A meteorite that landed in the United States two years ago holds clues about the evolution of life on Earth, says new research conducted by an international team of scientists. According to the findings of the study, published on 27 October in the journal Meteoritics & Planetary Science, the meteorite contains 2,600 organic or carbon-containing compounds, which are similar to those that appeared when our Solar System was young.
"When we're looking at these meteorites, we're looking at something that's close to the material when it formed early in the Solar System's history", said Jennika Greer, a doctoral candidate in the Department of Geophysical Sciences at the University of Chicago and co-author of the study.
Scientists say the meteorite, which is rich in iron, underwent a process called thermal metamorphism around 4.5 billion years ago. During thermal metamorphism celestial bodies are subjected to extreme temperatures of 1,300 degrees Fahrenheit (704 degrees Celsius). After that process, the meteorite's chemical composition remained unchanged. Due to this fact it was classified as H4. Only 4 percent of meteorites that have landed on our planet belong to this category.

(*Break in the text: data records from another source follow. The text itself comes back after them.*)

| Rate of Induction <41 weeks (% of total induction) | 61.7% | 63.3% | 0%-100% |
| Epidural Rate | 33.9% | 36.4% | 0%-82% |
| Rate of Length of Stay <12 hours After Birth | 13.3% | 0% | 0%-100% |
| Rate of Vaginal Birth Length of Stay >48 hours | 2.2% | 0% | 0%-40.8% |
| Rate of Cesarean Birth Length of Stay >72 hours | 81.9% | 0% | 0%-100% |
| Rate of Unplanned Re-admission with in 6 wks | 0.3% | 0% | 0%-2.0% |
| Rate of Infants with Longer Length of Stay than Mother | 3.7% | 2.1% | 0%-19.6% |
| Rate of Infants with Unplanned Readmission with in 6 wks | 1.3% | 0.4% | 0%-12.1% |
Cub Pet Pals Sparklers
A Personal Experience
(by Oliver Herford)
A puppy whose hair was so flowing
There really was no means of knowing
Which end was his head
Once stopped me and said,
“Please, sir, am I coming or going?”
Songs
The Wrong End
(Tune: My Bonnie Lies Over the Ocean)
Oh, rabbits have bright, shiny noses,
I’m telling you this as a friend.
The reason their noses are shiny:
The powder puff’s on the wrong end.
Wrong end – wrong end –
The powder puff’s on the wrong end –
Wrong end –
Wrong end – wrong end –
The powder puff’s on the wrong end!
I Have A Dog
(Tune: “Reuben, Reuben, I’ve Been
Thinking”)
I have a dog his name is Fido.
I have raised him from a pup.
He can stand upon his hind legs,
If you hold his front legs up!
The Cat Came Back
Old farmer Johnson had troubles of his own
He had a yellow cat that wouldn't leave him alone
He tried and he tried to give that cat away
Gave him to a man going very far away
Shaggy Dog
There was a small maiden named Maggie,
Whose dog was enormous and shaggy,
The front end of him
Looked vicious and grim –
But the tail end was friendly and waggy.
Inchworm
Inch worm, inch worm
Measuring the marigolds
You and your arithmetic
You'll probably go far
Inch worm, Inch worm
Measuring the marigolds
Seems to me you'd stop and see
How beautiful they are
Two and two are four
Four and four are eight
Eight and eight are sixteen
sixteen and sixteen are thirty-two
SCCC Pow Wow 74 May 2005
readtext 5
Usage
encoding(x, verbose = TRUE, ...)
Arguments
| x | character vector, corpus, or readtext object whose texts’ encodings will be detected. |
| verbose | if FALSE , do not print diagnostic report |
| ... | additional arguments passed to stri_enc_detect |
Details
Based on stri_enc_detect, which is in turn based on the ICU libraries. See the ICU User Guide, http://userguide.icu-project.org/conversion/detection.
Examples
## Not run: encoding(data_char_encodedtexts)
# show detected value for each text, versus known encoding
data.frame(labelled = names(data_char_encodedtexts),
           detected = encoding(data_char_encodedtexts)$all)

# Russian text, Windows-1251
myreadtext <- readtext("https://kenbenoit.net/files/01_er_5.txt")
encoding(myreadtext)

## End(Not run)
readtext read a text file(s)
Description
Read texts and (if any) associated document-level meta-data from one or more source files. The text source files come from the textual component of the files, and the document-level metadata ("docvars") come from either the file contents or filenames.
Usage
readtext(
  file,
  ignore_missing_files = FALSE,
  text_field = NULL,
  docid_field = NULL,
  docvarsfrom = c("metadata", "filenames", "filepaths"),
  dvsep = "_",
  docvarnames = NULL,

"I personally found it stunning how many organic compounds were still in this meteorite despite its thermal metamorphism", said Philipp Heck, an associate professor at the University of Chicago and lead author of the study.
According to Professor Heck, similar organic compounds were brought by meteorites to a young Earth and some of them "might have been incorporated into life".
Scientists wouldn't have been able to conduct this study if they hadn't quickly found the walnut-sized fragments of the meteorite. When celestial bodies land on Earth they become contaminated by earthly microbes and spores.
Fragments of the meteorite landed on a frozen lake and researchers managed to collect them thanks to weather radar. Scientists say that due to the swift recovery, the space rock looked pristine, as if it had been discovered in space.